**Work instruction:**
Reproduce exactly, and nothing but, the lines between the one with "dec-12: 9.11 -> 6" and the end of the entries, both ends included.

-- Supplied material follows --

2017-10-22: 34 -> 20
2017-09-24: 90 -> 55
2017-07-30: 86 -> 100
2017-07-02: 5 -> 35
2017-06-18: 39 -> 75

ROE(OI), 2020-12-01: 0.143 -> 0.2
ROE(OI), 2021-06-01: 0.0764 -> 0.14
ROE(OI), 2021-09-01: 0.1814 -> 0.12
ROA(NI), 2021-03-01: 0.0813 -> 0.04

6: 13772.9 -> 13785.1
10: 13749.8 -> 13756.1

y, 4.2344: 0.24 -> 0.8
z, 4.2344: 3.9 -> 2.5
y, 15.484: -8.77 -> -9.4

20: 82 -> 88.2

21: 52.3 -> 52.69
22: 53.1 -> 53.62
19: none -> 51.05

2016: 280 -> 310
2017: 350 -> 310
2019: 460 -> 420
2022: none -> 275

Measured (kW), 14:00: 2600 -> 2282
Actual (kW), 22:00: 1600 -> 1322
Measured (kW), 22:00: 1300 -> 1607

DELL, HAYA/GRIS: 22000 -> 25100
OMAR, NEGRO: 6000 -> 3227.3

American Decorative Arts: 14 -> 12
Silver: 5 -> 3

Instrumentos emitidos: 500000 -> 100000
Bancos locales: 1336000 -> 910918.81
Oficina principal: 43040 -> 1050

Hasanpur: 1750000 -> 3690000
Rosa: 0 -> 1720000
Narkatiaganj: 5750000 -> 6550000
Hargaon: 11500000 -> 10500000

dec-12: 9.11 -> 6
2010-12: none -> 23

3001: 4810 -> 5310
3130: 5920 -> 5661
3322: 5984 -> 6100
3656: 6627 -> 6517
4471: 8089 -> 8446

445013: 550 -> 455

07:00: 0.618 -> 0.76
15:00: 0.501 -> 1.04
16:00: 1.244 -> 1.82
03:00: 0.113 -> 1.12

-- Supplied material concluded --

**Output for this task:**
dec-12: 9.11 -> 6
2010-12: none -> 23

3001: 4810 -> 5310
3130: 5920 -> 5661
3322: 5984 -> 6100
3656: 6627 -> 6517
4471: 8089 -> 8446

445013: 550 -> 455

07:00: 0.618 -> 0.76
15:00: 0.501 -> 1.04
16:00: 1.244 -> 1.82
03:00: 0.113 -> 1.12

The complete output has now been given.